╭─ SOURCE PASSAGE
We are at a moment when ethical principles are really not enough and we need to start talking about best practices in order to develop a culture of ethical use of data.
AI assistants continue to reinforce sexist stereotypes, but queering these devices could help reimagine their relationship to gender altogether.
Wired has a nice article on how the The Future of Digital Assistants Is Queer. The article looks at the gendering of virtual assistants like Siri and how it is not enough to just offer male voices, but we need to queer the voices. It mentions the ethical issue of how voice conveys information like whether the VA is a bot or not.
The Proliferation of AI Ethics Principles: What’s Next?
The Montreal AI Ethics Institute has republished a nice article by Ravit Dotan, The Proliferation of AI Ethics Principles: What’s Next? Dotan starts by looking at some of the meta studies and then goes on to argue that we are unlikely to ever come up with a “unique set of core AI principles”, nor should we want to. She points out the lack of diversity in the sets we have. Different types of institutions will need different types of principles. She ends with these questions:
How do we navigate the proliferation of AI ethics principles? What should we use for regulation, for example? Should we seek to create new AI ethics principles which incorporate more perspectives? What if it doesn’t result in a unique set of principles, only increasing the multiplicity of principles? Is it possible to develop approaches for AI ethics governance that don’t rely on general AI ethics principles?
I am personally convinced that a more fruitful way forward is to start trading stories. These stories could take the form of incidents or cases or news or science fiction or even AI generated stories. We need to develop our ethical imagination. Hero Laird made this point in a talk on AI, Ethics and Law that was part of a salon we organize at AI4Society. They quoted from Thomas King’s The Truth About Stories to the effect that,
The truth about stories is that that’s all we are.
What stories do artificial intelligences tell themselves?
I discovered the Artificial Intelligence Incident Database developed by the Partnership on AI. The Database contains reports on things that have gone wrong with AIs like the Australian Centerlink robodebt debacle.
╰─
╭─ DATA RECORDS
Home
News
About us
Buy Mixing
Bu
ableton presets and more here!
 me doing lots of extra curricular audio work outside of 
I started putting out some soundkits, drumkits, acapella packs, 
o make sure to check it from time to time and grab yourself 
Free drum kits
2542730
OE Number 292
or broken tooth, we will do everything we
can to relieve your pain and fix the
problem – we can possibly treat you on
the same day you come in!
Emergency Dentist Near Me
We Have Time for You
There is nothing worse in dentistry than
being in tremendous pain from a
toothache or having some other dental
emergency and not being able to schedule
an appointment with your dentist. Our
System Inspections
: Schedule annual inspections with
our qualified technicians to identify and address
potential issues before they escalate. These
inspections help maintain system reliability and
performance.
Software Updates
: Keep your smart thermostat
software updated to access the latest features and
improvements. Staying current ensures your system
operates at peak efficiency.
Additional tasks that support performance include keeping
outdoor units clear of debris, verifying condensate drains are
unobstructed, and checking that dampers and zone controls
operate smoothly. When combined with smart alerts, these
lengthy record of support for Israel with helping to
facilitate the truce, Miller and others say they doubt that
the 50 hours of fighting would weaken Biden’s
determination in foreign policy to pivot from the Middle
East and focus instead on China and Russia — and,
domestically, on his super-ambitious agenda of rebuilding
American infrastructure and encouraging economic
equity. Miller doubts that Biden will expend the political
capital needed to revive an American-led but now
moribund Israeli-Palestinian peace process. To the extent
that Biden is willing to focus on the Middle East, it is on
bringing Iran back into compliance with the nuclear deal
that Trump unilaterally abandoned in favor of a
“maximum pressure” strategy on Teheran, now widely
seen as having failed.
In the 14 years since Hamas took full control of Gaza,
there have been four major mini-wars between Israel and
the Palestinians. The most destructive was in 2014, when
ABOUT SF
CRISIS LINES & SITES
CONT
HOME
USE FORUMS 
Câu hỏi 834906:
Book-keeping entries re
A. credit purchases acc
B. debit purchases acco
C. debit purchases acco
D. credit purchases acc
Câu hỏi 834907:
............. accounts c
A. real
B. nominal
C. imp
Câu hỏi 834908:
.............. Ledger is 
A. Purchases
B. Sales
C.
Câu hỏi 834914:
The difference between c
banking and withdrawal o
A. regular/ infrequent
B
╰─
TASKS AND EXERCISES:
1 > Answer these from the AI ethics text, please:
(a) Which organization republished Ravit Dotan's article?
(b) Who developed the Artificial Intelligence Incident Database?
(c) Which book by Thomas King did Hero Laird quote?
2 > List every form the AI ethics text says the traded stories could take.

SOLUTIONS TO THE EXERCISE:
1 >
(a) The Montreal AI Ethics Institute
(b) The Partnership on AI
(c) The Truth About Stories

2 >
- Incidents
- Cases
- News
- Science fiction
- AI generated stories